If a line in the entries below includes "knee", show that line.
[Data provided — start]
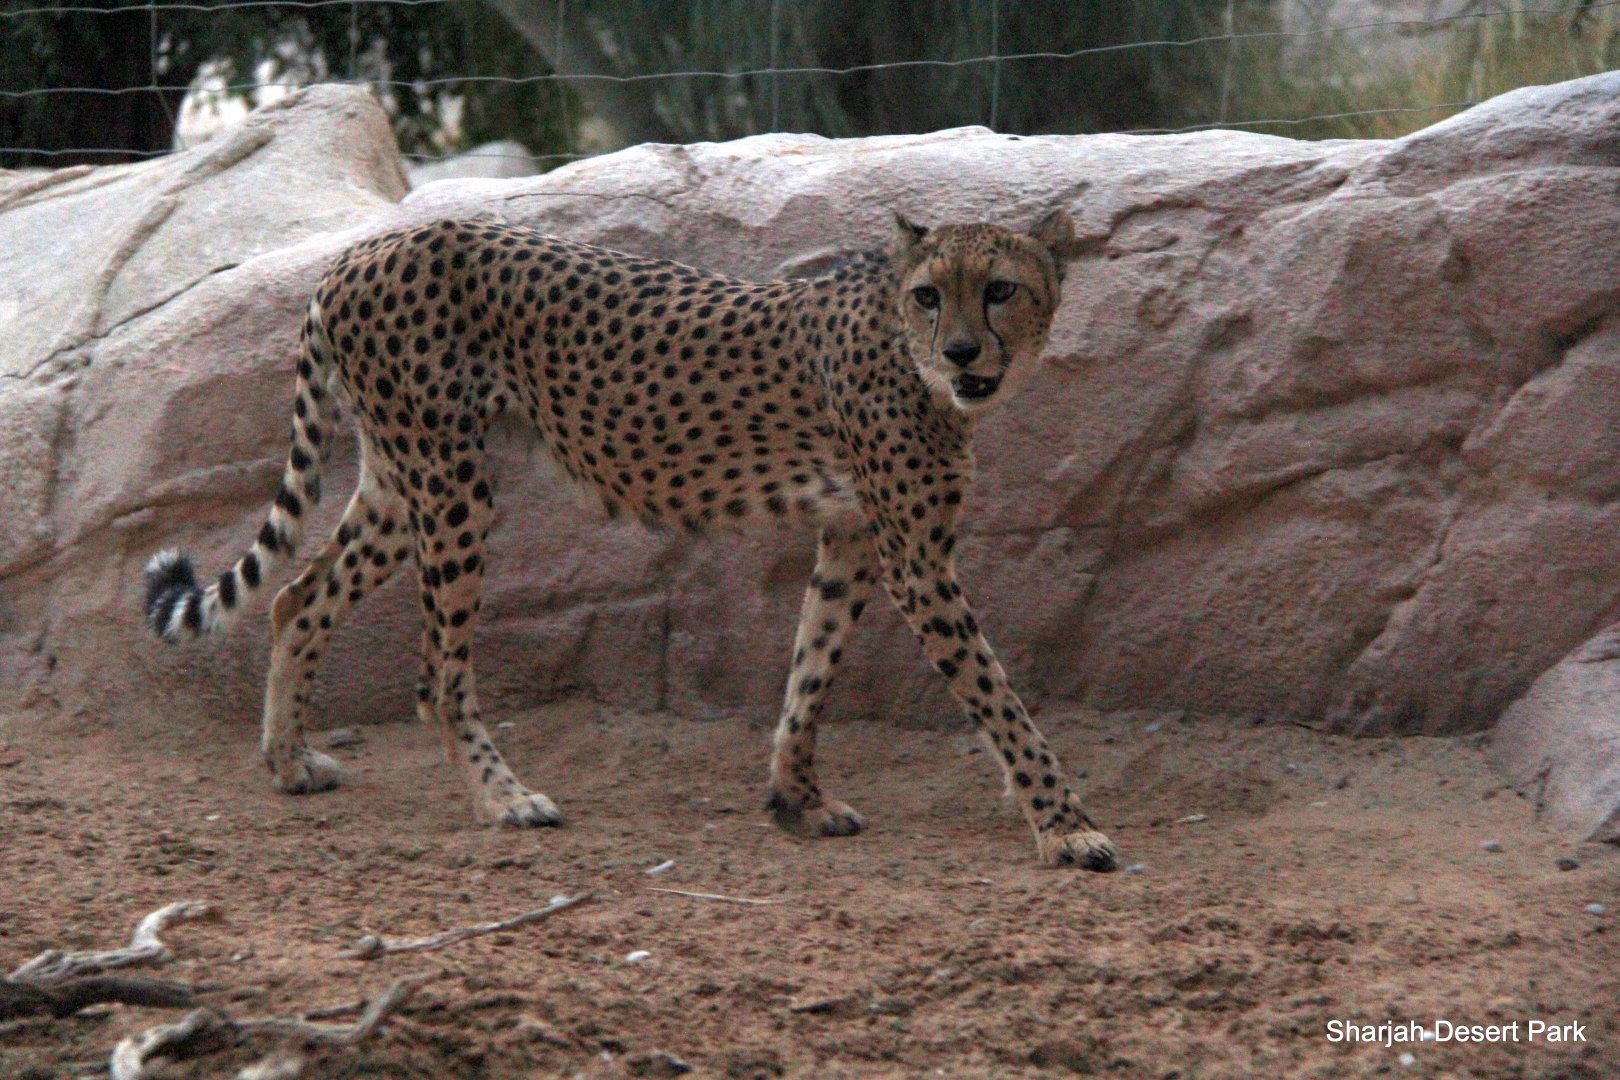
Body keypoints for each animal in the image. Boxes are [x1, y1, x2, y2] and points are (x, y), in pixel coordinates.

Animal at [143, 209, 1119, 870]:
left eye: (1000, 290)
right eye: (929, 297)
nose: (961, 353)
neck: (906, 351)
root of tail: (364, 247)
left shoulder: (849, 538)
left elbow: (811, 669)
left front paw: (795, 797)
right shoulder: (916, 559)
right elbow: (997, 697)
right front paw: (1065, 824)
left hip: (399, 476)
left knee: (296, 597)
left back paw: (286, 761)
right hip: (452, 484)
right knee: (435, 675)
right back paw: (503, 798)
[Data provided — finish]
[Data provided — start]
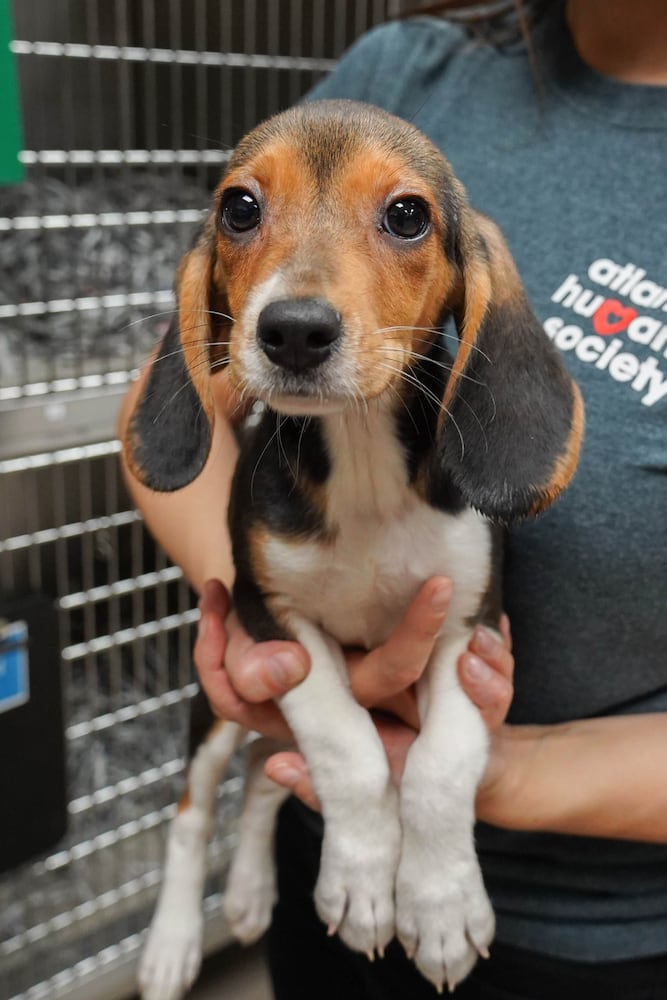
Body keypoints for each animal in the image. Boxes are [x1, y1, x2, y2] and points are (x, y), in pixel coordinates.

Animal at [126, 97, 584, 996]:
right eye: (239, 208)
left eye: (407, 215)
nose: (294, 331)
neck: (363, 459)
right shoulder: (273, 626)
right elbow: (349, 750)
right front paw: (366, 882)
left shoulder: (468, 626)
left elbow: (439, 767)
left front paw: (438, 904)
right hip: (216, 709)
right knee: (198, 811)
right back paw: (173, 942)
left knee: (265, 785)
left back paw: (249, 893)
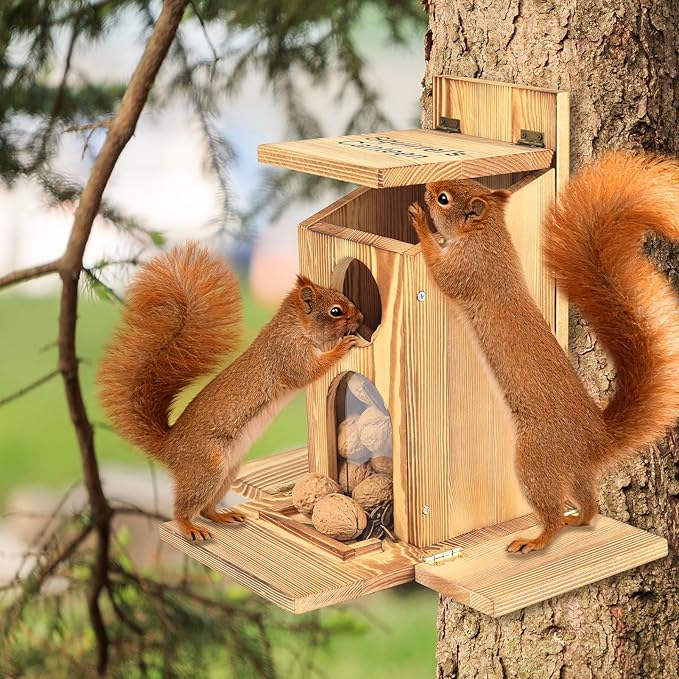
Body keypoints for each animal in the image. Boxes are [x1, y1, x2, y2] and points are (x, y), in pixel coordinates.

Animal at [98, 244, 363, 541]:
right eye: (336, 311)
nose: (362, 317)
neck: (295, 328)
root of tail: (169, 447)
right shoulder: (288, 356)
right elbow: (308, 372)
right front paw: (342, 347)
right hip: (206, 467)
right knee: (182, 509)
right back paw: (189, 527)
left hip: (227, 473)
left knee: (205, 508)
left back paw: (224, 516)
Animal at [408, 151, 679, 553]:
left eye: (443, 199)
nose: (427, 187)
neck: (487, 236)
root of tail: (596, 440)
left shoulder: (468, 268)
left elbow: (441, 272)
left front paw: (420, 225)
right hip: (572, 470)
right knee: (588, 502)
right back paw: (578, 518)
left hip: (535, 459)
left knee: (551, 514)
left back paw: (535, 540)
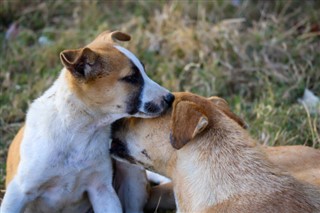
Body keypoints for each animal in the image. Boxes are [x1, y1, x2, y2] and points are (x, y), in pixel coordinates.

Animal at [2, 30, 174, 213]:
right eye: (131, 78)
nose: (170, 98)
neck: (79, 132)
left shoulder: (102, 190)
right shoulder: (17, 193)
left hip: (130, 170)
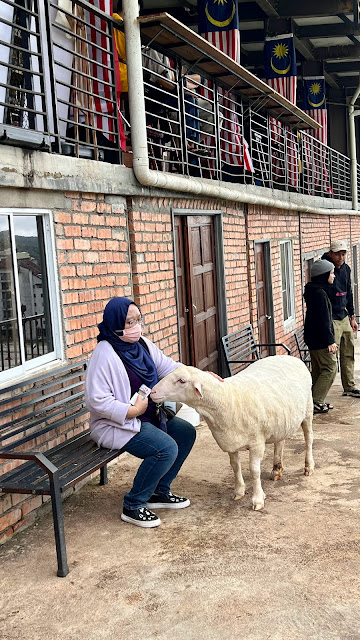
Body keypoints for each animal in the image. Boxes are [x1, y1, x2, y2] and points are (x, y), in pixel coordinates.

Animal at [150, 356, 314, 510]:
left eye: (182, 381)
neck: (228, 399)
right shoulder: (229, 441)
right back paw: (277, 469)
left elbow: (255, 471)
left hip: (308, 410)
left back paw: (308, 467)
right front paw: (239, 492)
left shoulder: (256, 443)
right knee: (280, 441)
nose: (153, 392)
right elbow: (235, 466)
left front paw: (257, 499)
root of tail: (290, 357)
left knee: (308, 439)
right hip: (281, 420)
[Data provided — finish]
◆ Answer to this task:
left knee: (296, 597)
right knee: (435, 675)
right knee: (198, 811)
left knee: (265, 785)
right knee: (182, 509)
left knee: (205, 508)
right knee: (588, 502)
left knee: (551, 514)
right knee: (280, 441)
left knee: (308, 439)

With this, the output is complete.